WHAT YOU ARE ASKED TO DO: Gather every line of the material that contains the string "they", matching case exactly, and copy each of those lines in full.

DATASET RECORDS:
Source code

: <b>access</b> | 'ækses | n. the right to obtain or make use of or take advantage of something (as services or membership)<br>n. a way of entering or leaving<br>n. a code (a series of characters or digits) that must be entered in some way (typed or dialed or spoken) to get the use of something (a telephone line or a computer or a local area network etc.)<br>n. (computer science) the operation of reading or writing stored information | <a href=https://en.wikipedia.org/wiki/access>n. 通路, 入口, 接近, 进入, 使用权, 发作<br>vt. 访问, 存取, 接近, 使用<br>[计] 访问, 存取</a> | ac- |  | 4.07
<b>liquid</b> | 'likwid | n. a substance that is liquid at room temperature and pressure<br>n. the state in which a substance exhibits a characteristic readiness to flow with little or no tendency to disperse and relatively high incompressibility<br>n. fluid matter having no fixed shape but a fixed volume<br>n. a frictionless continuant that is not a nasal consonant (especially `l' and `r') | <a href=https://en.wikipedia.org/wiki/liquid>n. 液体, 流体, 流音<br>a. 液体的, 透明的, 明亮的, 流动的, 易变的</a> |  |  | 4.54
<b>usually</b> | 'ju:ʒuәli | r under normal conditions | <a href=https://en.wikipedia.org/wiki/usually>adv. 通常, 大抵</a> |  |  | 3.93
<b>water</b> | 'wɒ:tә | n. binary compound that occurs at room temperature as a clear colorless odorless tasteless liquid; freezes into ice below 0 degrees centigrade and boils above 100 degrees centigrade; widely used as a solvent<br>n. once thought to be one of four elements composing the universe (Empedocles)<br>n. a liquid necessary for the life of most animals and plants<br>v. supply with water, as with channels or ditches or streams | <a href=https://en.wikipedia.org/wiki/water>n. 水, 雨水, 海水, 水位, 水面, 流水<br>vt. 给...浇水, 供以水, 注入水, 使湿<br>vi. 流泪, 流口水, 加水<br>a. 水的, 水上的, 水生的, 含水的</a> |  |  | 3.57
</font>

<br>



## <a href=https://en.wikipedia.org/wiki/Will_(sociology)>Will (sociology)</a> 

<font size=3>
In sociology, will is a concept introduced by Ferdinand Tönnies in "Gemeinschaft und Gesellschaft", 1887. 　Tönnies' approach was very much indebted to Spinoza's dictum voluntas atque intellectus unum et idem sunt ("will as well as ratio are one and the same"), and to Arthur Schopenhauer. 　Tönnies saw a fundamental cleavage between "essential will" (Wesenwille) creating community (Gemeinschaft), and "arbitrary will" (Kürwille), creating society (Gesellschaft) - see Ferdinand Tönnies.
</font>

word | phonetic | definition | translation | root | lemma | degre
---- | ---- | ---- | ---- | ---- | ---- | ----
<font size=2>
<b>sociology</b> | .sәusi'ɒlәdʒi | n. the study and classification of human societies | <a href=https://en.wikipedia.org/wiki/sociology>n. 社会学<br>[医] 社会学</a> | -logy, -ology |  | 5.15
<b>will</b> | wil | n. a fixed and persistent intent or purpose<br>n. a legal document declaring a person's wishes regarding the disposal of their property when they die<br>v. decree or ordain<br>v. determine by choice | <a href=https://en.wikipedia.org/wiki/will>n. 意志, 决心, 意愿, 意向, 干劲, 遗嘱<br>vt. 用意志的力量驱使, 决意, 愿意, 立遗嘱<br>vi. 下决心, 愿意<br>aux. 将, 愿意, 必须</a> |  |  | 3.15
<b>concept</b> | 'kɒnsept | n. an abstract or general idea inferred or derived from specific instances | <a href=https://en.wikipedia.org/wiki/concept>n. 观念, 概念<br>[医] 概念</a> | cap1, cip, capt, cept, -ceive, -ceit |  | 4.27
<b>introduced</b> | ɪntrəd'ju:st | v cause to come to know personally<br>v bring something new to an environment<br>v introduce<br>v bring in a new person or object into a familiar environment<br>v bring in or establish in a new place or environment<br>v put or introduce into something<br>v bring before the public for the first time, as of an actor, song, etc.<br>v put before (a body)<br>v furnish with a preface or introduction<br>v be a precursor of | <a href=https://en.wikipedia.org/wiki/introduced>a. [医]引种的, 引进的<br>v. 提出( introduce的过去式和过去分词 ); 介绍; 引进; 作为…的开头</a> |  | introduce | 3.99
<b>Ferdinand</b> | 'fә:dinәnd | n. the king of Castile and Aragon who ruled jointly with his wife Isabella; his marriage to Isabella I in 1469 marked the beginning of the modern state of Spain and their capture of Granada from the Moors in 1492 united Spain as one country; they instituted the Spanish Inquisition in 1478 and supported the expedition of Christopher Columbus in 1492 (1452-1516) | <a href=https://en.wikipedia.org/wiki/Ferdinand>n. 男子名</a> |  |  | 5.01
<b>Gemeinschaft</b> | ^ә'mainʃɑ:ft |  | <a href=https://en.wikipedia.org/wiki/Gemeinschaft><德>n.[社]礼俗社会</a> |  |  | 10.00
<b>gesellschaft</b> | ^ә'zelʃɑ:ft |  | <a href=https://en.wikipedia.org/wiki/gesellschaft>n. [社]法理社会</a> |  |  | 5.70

THE ANSWER:
<b>will</b> | wil | n. a fixed and persistent intent or purpose<br>n. a legal document declaring a person's wishes regarding the disposal of their property when they die<br>v. decree or ordain<br>v. determine by choice | <a href=https://en.wikipedia.org/wiki/will>n. 意志, 决心, 意愿, 意向, 干劲, 遗嘱<br>vt. 用意志的力量驱使, 决意, 愿意, 立遗嘱<br>vi. 下决心, 愿意<br>aux. 将, 愿意, 必须</a> |  |  | 3.15
<b>Ferdinand</b> | 'fә:dinәnd | n. the king of Castile and Aragon who ruled jointly with his wife Isabella; his marriage to Isabella I in 1469 marked the beginning of the modern state of Spain and their capture of Granada from the Moors in 1492 united Spain as one country; they instituted the Spanish Inquisition in 1478 and supported the expedition of Christopher Columbus in 1492 (1452-1516) | <a href=https://en.wikipedia.org/wiki/Ferdinand>n. 男子名</a> |  |  | 5.01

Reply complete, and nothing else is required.